■ **WHAT YOU WILL DO**
The stretch from the line with "method, shown below.</span></span>" through the line with "클래스에는 최소한 및" in the records below: write it out exactly, and nothing else.

+ + + + + + +

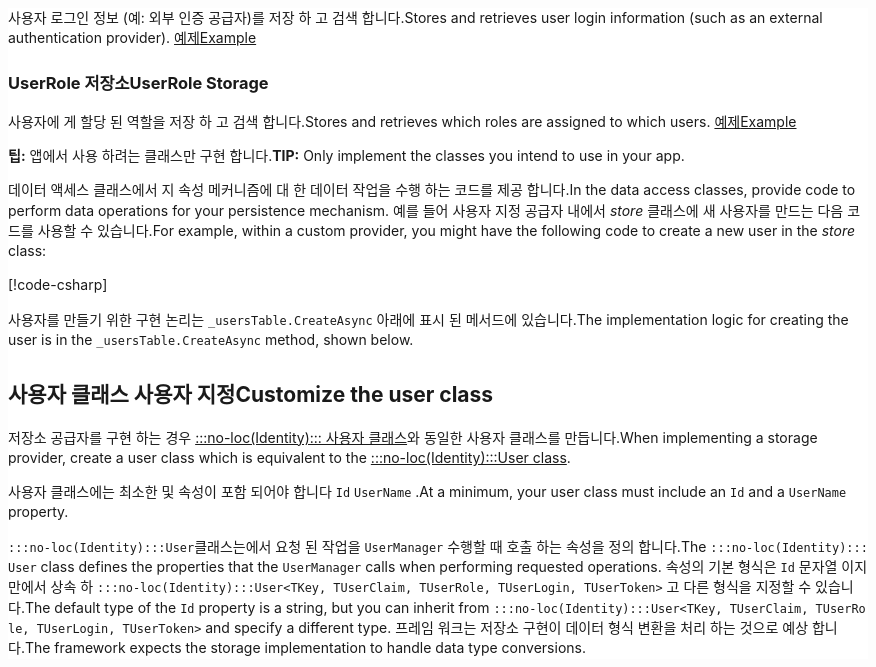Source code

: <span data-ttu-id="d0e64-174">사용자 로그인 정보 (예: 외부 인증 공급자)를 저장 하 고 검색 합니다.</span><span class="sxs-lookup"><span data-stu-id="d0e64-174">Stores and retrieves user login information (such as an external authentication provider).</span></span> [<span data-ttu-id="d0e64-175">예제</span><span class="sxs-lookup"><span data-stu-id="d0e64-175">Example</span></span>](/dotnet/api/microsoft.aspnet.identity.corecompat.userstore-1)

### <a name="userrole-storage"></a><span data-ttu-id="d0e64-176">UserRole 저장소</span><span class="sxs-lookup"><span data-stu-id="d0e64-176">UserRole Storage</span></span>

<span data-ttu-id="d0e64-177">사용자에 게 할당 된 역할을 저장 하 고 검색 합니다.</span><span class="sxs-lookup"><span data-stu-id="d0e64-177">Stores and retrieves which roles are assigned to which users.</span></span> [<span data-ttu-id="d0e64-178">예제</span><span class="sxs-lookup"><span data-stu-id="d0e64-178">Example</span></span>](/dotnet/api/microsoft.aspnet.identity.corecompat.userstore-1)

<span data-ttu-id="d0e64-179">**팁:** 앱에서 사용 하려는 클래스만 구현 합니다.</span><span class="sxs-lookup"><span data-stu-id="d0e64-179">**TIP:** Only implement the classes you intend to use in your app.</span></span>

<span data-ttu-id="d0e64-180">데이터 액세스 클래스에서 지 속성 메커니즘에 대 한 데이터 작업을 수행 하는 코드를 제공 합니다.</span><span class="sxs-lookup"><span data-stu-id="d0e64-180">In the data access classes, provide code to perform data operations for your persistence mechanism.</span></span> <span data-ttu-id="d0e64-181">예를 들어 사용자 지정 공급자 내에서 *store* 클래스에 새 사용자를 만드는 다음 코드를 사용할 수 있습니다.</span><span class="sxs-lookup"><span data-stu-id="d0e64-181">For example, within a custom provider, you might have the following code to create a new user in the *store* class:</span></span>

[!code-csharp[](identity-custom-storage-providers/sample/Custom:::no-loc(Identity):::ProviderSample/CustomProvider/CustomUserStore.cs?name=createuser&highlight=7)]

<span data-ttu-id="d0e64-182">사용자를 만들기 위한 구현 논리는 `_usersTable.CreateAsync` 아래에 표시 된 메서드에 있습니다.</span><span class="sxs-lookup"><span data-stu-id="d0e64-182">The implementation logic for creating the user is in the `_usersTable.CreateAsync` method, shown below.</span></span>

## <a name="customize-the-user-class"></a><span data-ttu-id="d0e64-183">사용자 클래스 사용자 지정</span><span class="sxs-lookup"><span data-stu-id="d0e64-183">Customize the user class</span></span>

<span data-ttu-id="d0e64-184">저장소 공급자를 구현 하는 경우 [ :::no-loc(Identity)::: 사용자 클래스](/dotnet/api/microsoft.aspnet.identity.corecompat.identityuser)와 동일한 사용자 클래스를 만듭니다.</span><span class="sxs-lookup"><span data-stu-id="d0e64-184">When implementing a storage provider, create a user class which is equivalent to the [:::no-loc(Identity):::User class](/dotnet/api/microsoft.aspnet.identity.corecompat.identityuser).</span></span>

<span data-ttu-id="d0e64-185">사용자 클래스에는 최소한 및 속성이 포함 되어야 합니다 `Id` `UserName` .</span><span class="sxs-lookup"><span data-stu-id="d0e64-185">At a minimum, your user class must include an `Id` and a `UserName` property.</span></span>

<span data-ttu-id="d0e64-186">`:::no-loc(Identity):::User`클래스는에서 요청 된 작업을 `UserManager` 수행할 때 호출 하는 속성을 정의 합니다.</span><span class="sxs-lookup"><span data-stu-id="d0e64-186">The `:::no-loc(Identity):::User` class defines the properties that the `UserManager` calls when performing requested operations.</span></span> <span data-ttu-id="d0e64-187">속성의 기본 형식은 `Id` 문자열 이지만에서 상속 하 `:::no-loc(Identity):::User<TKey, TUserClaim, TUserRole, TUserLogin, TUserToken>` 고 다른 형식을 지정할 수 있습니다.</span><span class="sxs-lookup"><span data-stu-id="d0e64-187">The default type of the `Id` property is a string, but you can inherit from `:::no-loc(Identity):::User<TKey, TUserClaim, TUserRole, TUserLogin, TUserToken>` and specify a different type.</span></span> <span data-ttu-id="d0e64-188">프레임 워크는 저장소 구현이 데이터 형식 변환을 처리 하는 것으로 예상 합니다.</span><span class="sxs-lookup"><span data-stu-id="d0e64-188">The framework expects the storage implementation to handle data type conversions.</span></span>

+ + + + + + +

■ **ANSWER SECTION**
<span data-ttu-id="d0e64-182">사용자를 만들기 위한 구현 논리는 `_usersTable.CreateAsync` 아래에 표시 된 메서드에 있습니다.</span><span class="sxs-lookup"><span data-stu-id="d0e64-182">The implementation logic for creating the user is in the `_usersTable.CreateAsync` method, shown below.</span></span>

## <a name="customize-the-user-class"></a><span data-ttu-id="d0e64-183">사용자 클래스 사용자 지정</span><span class="sxs-lookup"><span data-stu-id="d0e64-183">Customize the user class</span></span>

<span data-ttu-id="d0e64-184">저장소 공급자를 구현 하는 경우 [ :::no-loc(Identity)::: 사용자 클래스](/dotnet/api/microsoft.aspnet.identity.corecompat.identityuser)와 동일한 사용자 클래스를 만듭니다.</span><span class="sxs-lookup"><span data-stu-id="d0e64-184">When implementing a storage provider, create a user class which is equivalent to the [:::no-loc(Identity):::User class](/dotnet/api/microsoft.aspnet.identity.corecompat.identityuser).</span></span>

<span data-ttu-id="d0e64-185">사용자 클래스에는 최소한 및 속성이 포함 되어야 합니다 `Id` `UserName` .</span><span class="sxs-lookup"><span data-stu-id="d0e64-185">At a minimum, your user class must include an `Id` and a `UserName` property.</span></span>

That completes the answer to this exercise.